Dans Le Regard éloigné (Plon, 1983), l’anthropologue anticipait pourtant, dans ses grandes lignes, les termes du débat actuel : « La diversité (du monde) résulte pour une grande part du désir de chaque culture de s’opposer à celles qui l’environnent, de se distinguer d’elles, en un mot d’être soi : elles ne s’ignorent pas, s’empruntent à l’occasion, mais pour ne pas périr, il faut que persiste entre elles une certaine imperméabilité. »
« Caricatures »
C’est dans cette perspective défensive qu’Eric Fassin comprend la popularité de la notion d’appropriation culturelle. « Bien sûr, il peut y avoir des excès, dit-il. Mais l’artiste ne peut pas revendiquer de parler de la réalité et en même temps, de parler hors de toute réalité. Rendre compte du monde implique de rendre des comptes au monde. Dans une société démocratique, il me paraît sain que le public puisse interpeller l’artiste sur les conditions de sa prise de parole. » Des joutes aussi nécessaires que temporaires, veut croire l’historien Pascal Blanchard : « A ceux qui bloquent les spectacles, dans une sorte d’émulation groupusculaire, je dis : “Vous faites le jeu de vos pires ennemis !” Est-il possible d’éviter ces caricatures ? Nous sommes en train de fabriquer quelque chose d’inédit : une vraie société postcoloniale. Cela prendra des décennies, et n’ira pas sans tensions. » Anne Lafont ajoute : « On critique trop facilement le politiquement correct. Ce qu’il exige, malgré tout, reste pertinent : de l’éthique, du raffinement, du soin dans notre rapport à autrui. »

» Items de données
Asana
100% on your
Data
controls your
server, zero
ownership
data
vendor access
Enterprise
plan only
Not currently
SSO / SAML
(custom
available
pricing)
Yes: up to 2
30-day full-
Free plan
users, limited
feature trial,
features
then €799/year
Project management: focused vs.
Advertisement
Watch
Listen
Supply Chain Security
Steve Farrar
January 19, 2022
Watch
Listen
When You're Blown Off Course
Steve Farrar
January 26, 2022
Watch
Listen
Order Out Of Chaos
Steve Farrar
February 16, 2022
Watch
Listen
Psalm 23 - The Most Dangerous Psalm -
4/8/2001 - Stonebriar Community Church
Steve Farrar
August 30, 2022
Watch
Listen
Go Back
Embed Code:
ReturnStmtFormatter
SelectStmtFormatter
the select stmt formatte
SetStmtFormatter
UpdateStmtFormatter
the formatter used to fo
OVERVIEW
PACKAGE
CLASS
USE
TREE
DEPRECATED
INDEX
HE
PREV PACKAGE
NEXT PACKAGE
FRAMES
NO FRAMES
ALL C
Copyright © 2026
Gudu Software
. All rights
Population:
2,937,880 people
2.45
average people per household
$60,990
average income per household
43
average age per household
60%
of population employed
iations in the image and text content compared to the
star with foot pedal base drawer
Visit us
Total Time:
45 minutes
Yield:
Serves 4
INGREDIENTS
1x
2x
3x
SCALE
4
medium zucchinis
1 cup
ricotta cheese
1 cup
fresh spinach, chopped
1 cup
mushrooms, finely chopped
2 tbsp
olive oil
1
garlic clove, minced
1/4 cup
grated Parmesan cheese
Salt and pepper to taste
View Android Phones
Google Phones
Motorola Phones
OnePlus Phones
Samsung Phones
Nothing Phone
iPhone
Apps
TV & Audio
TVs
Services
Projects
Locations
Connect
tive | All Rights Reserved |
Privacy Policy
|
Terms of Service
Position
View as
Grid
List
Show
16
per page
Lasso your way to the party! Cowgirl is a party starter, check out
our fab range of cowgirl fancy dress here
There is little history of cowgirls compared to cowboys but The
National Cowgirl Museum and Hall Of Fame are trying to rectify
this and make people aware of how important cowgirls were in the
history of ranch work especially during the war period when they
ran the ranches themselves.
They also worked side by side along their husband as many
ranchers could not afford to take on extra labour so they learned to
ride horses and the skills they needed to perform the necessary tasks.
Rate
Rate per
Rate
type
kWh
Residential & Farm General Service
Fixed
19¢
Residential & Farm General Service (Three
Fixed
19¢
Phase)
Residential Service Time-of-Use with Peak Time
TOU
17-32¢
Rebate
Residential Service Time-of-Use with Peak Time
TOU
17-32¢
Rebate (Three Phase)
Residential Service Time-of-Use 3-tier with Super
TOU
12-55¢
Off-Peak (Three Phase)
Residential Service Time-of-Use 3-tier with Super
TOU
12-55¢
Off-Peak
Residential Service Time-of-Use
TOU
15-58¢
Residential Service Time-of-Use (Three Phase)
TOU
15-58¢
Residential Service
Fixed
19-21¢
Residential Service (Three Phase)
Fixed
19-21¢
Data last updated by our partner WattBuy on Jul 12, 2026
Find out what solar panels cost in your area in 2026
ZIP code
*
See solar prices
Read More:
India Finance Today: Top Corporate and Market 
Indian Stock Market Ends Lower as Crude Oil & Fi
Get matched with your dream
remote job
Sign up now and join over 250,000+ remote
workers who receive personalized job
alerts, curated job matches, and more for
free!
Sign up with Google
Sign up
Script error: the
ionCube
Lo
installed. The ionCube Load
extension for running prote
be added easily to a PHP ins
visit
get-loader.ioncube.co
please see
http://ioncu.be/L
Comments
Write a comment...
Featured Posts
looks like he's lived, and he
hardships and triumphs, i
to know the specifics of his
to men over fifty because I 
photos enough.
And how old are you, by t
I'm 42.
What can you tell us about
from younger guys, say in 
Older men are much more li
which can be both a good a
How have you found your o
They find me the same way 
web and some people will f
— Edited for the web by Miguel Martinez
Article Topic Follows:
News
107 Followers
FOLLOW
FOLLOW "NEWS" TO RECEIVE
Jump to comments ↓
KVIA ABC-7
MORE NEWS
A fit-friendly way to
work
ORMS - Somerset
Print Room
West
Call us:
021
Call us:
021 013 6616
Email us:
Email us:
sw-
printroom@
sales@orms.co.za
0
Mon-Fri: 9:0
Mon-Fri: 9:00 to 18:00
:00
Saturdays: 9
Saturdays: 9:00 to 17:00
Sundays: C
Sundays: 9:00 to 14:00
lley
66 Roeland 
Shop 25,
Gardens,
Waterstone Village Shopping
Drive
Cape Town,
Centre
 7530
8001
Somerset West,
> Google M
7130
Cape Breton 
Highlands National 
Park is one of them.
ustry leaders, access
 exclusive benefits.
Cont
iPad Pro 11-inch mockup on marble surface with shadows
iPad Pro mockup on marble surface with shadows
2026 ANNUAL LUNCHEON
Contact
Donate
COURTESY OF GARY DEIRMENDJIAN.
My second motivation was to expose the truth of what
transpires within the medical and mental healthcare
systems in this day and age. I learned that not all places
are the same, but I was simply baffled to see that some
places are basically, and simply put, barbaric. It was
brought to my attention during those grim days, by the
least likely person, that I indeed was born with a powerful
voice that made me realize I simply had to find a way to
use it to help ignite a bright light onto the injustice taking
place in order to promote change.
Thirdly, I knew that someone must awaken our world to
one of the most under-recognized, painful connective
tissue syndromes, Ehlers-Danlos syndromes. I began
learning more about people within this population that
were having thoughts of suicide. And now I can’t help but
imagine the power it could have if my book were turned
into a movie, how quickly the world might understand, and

» Exercices proposés
a. D'après l'extrait sur l'appropriation culturelle, pour quelle raison une certaine imperméabilité doit-elle persister entre les cultures ? Répondez en une à trois phrases.
b. Répondez aux points suivants à partir de l'extrait sur l'appropriation culturelle :
(i) Chez quel éditeur et en quelle année Le Regard éloigné a-t-il paru ?
(ii) Selon Pascal Blanchard, que sommes-nous en train de fabriquer ?
(iii) D'après Anne Lafont, qu'exige le politiquement correct ?
c. Rédigez la suite de l'extrait sur l'appropriation culturelle, à partir de la citation d'Anne Lafont qui le clôt.
Les items proviennent d'une source distincte de l'extrait.

» Réponses par item
a. Selon le passage cité du Regard éloigné, cette imperméabilité est nécessaire pour que les cultures ne périssent pas. Elles ne s'ignorent pas et s'empruntent à l'occasion, mais chacune désire s'opposer à celles qui l'environnent et se distinguer d'elles, en un mot être soi.

b.
(i) Chez Plon, en 1983.
(ii) Une vraie société postcoloniale, quelque chose d'inédit.
(iii) De l'éthique, du raffinement, du soin dans notre rapport à autrui.

c.
« Sur le Web, l’artiste est jugé davantage pour ce qu’il est que pour ce qu’il fait », résume l’universitaire Isabelle Barbéris
C’est bien pour ses « à-peu-près », cependant, que l’appropriation culturelle est rejetée par une majorité de chercheurs : se retrouvent dans le même sac conceptuel des réalités très différentes, du vol d’œuvres d’art pendant la colonisation au port de dreadlocks par des blancs. Les cas les plus graves sont protégés par d’autres notions, plus solides sur le plan légal : la spoliation, pour les biens culturels ; la contrefaçon, pour les œuvres de l’esprit. Y sont adossés d’importants arsenaux juridiques, du comité de l’Unesco pour la restitution de biens culturels aux législations sur le droit d’auteur.
Or, si la plupart des cas d’appropriation culturelle ne contreviennent pas à la loi, ils n’échappent pas au tribunal de l’opinion. « Sur le Web, l’artiste est jugé davantage pour ce qu’il est que pour ce qu’il fait, résume l’universitaire Isabelle Barbéris. On focalise l’attention sur l’auteur, au détriment de l’œuvre. »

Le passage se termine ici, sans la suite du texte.